In January 2026, Gavai participated as an eminent jurist in the Vasudhaiva Kutumbakam Ki Oar 4.0 conclave, held from 16 to 22 January at August Kranti Maidan, Mumbai, organised by Jyot India Foundation with support from the Ministry of External Affairs and themed around India's constitutional transition.

== Notable judgements ==
Justice B.R. Gavai has authored and contributed to several landmark decisions of the Supreme Court of India. His judgments span a wide range of constitutional, criminal, and administrative matters.

=== Article 370 abrogation ===
Justice Gavai was a member of the five-judge Constitution Bench that upheld the abrogation of Article 370, which granted special status to the erstwhile state of Jammu and Kashmir. The Court ruled unanimously that the Presidential orders and the subsequent changes by Parliament were constitutionally valid. The Bench also directed that statehood be restored and that elections be conducted by September 2024.

=== Electoral bonds scheme struck down ===
In Association for Democratic Reforms v.

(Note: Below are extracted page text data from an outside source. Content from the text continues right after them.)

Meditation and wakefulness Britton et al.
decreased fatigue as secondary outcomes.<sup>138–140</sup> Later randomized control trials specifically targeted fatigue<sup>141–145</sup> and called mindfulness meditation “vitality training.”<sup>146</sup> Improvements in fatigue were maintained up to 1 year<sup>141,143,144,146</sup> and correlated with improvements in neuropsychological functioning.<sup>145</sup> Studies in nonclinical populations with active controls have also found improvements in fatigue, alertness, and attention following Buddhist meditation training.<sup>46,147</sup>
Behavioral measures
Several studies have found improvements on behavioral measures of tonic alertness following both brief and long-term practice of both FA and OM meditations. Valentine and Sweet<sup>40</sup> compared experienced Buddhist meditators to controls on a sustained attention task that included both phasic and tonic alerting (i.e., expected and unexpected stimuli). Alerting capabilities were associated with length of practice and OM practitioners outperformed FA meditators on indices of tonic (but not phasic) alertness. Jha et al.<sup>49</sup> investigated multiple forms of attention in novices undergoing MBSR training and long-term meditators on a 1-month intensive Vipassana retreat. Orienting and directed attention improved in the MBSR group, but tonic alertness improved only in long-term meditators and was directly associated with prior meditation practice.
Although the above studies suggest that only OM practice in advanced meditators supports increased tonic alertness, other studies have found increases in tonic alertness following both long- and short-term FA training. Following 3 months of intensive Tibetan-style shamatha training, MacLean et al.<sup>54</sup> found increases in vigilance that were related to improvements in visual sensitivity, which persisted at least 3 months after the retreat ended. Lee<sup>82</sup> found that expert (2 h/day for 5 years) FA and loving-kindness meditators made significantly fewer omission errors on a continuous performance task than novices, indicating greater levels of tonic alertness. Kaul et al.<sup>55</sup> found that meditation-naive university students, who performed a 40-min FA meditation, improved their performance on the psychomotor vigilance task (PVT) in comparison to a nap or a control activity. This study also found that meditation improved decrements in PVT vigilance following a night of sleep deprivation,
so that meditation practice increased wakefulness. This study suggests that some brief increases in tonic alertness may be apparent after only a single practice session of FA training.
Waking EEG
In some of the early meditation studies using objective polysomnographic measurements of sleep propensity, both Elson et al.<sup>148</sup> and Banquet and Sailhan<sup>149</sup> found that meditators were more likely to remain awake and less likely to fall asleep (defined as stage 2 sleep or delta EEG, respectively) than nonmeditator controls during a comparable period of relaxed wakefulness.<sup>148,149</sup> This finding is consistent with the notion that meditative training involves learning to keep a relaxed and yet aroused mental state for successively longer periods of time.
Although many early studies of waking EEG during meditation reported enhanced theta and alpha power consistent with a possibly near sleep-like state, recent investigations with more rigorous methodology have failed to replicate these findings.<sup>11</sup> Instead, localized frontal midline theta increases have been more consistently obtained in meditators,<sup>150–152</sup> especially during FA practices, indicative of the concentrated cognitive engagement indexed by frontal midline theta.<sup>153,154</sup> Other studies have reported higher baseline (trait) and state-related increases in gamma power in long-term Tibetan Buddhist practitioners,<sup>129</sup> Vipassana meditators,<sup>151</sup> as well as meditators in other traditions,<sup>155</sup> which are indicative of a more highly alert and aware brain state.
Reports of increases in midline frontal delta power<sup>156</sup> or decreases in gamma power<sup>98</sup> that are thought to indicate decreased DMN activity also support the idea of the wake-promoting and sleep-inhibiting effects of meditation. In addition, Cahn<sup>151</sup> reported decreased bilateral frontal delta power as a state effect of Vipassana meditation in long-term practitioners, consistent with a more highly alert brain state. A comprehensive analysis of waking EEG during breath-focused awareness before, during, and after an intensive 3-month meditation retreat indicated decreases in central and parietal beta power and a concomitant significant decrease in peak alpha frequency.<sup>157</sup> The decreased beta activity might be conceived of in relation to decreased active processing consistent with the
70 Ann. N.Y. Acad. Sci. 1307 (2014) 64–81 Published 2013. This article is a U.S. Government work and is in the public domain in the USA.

Union of India, Justice Gavai was part of the Constitution Bench that unanimously struck down the Electoral Bonds Scheme, holding it to be violative of citizens' right to information under Article 19(1)(a) of the Constitution.

=== Bulldozer demolitions without due process ===
Justice Gavai co-authored a decision that condemned demolition of homes of accused persons by state authorities without following due process. The Court held that such actions violated the principles of the rule of law and separation of powers.

=== Sub-classification among scheduled castes ===
Justice Gavai was part of the seven-judge Constitution Bench in State of Punjab v. Davinder Singh, which held that sub-classification among Scheduled Castes for more equitable affirmative action is permissible. He emphasized the need to identify and exclude the creamy layer within SC/ST categories to ensure substantive equality.

=== Stay on conviction of Rahul Gandhi ===
In 2023, Justice Gavai was part of the Bench that stayed the conviction of Rahul Gandhi in a criminal defamation case. The Court noted that the conviction had far-reaching consequences, including disqualification from Parliament.

=== Presidential reference ===
The Supreme Court, in a unanimous advisory opinion on Presidential Reference No. 1 of 2025, held that courts cannot impose timelines on the President or Governors to act on bills, rejected the idea of deemed assent, and concluded that gubernatorial and presidential actions under Articles 200 and 201 are generally non-justiciable before a bill becomes law, subject to a narrow exception for prolonged constitutional inaction inviting limited directions to act.

== Personal life ==
Bhushan Ramkrishna Gavai was born to Ramkrishna Suryabhan Gavai and Kamala on 24 November 1960. His father led the Republican Party of India (Gavai) faction and had been an MP and Governor. His daughter Karishma Gavai works as an assistant professor in National Law University, Nagpur. His brother Rajendra Gavai is also a politician. His family is inspired by B. R. Ambedkar and follows Buddhism.

== Controversies ==
In September 2025, CJI Gavai created controversy and received severe criticism on social media for his remarks in a public interest litigation (PIL) case concerning the restoration of an idol of the Hindu god Vishnu damaged during the Mughal invasions at a temple in the Khajuraho complex in Madhya Pradesh. Gavai mocked the petition by calling it a "Publicity Interest Litigation". He told the petitioner, "Go and ask the deity himself to do something. If you say that you are a staunch devotee of Lord Vishnu, then pray and meditate." However, CJI Gavai later clarified that he respects all religions.

On 6 October 2025, advocate Rakesh Kishore attempted to attack Gavai with a shoe, outraged over his remarks on Vishnu and "insult to Sanatana Dharma". While being made to leave the court, Kishore made the statement, "Sanatan Dharam Ka Apman, Nahi Sahega Hindustan" (The insult of Hinduism must not be tolerated at all in India).